Texte présenté.

• • • • •

Après vingt années dédiées à l’actualité de l’eau douce en Suisse et au-delà, c’est ici que prend fin le périple du site aqueduc.info. Désormais les pages de ce canal d’informations sur cette ressource vitale ne seront plus alimentées mais il sera encore possible de consulter l’intégralité des articles mis en ligne au fil de ces deux décennies. Reste ce défi : comment faire en sorte que personne ne soit privé de ce bien commun irremplaçable et que la nature y trouve son compte elle aussi ?

Un aqueduc, quels que soient son débit, son tracé rectiligne ou sinueux et sa longueur, a un point de départ, sa prise d’eau, et un point d’arrivée, son système de distribution aux usagers. À l’image de tous les flux d’eau qui dès leur naissance coulent irrévocablement vers un horizon maritime plus ou moins lointain, à moins très rarement que ça ne soit vers un delta désertique ou une perte souterraine, il était indubitable, il y a vingt ans déjà, qu’aqueduc.info avait une espérance de vie limitée.

J’avais en son temps exploré une partie de l’aqueduc romain de Nîmes, salué son ancien captage à la Fontaine d’Eure à Uzès, repéré l’un ou l’autre de ses vestiges perdus dans la garrigue, contemplé bien sûr le prestigieux et ineffable Pont du Gard, et découvert ce qu’il reste du castellum divisorium, ce bassin de distribution qui jadis approvisionnait en eau les habitants de la colonie romaine. C’est cette construction terminale qui me revient en mémoire au moment de clore deux décennies passées à relayer un flot d’informations sur une ressource trop longtemps malmenée, maltraitée, gaspillée.

• • • • •

Données de l'exercice.

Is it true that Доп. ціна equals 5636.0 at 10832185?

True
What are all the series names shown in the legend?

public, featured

• • • • •

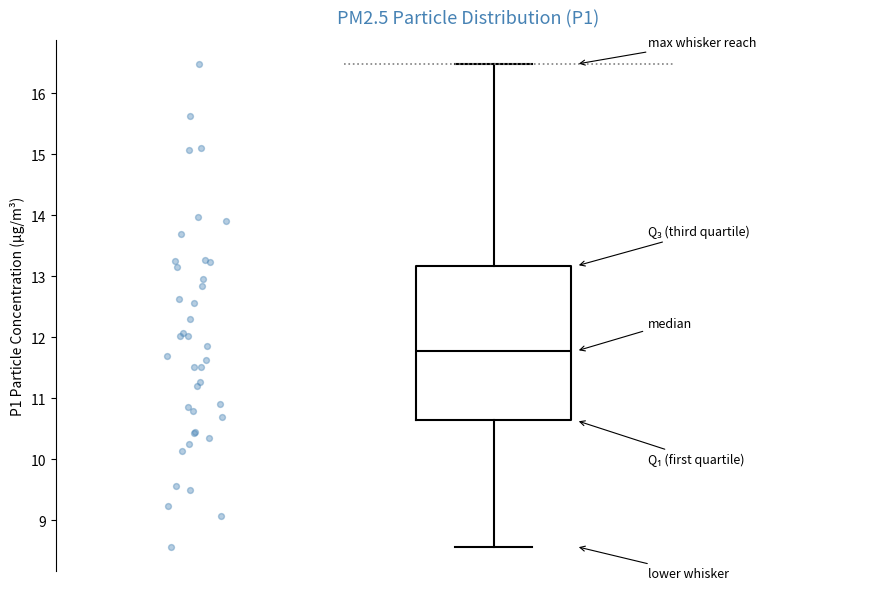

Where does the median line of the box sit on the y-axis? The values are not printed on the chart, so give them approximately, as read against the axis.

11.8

• • • • •

Consignes.
(A) Recopiez le passage du texte sur aqueduc.info en commençant à « Après vingt années » et en terminant à « compte elle aussi ? », en remplaçant « eau douce » par « eau potable ».
(B) D'après le texte sur aqueduc.info, où se trouvait l'ancien captage de l'aqueduc romain de Nîmes ?
Les entrées forment un matériau distinct du texte sur aqueduc.info.

Corrigé.
(A)
Après vingt années dédiées à l’actualité de l’eau potable en Suisse et au-delà, c’est ici que prend fin le périple du site aqueduc.info. Désormais les pages de ce canal d’informations sur cette ressource vitale ne seront plus alimentées mais il sera encore possible de consulter l’intégralité des articles mis en ligne au fil de ces deux décennies. Reste ce défi : comment faire en sorte que personne ne soit privé de ce bien commun irremplaçable et que la nature y trouve son compte elle aussi ?

(B) À la Fontaine d'Eure, à Uzès.